In 2024, Spain relied on fossil fuels for 23% of its electricity. Its emissions per capita were below the global average. Spain is the European country with the third highest renewable energy generation capacity and 11th lowest CO2 emissions per inhabitant.

Spain is fortunate to have a very sunny southern region with offshore generation sources, and a high windy Plateau (remember Quijote's windmills?)

The main source of energy in the homes is electricity, generated by wind, nuclear power and natural gas. However, as with most countries, the electric power grid in Spain is vulnerable. On April 28, 2025, there was a major power blackout through Spain. The outage affected airports, shops and offices across Spain, Portugal and parts of France. 

Many people had to be rescued from stalled elevators and the subway lines were not operating. There were long lines of people waiting to take busses. The outage cut phone service and shut down traffic lights and ATM machines.

Backup systems provided power to hospitals, prisons, airports and nuclear power plants.

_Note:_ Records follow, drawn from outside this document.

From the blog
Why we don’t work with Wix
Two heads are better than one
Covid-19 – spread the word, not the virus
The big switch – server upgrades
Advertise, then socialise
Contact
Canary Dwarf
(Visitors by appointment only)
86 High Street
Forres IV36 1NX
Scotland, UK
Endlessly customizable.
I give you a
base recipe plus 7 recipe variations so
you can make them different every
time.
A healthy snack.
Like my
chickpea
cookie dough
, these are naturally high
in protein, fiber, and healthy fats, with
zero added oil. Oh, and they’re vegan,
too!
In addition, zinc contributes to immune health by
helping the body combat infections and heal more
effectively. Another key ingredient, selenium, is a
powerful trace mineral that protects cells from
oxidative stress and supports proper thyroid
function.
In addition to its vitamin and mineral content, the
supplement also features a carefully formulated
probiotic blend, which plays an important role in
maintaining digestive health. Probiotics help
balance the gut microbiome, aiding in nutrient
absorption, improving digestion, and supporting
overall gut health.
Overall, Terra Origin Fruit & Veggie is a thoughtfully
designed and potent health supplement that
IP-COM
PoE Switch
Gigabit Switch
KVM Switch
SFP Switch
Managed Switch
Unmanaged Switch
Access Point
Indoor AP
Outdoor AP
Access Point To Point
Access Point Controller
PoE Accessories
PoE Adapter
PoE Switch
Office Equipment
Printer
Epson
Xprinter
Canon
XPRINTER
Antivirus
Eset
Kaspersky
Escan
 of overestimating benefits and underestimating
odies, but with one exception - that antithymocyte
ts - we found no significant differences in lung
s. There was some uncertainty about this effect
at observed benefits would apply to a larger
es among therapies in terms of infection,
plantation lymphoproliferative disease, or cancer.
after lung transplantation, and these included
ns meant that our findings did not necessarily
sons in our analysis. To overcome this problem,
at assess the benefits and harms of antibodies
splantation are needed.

As to the possible cause of the massive outage, an engineer explained, "One possible cause for a highly connected network is for one area to go down due to substation transformer failure or shorted/failure of a transmission line which can cause additional circuits to open, sort of a domino effect as the system tries to stabilize (and fails)! As the dominos continue to fall - the failure area gets larger and larger."

A power engineer from the U.K. explained, "The Iberian grid suffered a disturbance in the south-west at 12:33. In 3.5 seconds this worsened and the interconnection to France disconnected. All renewable generation then went off-line, followed by disconnection of all rotating generation plant. The Iberian blackout was complete within a few seconds."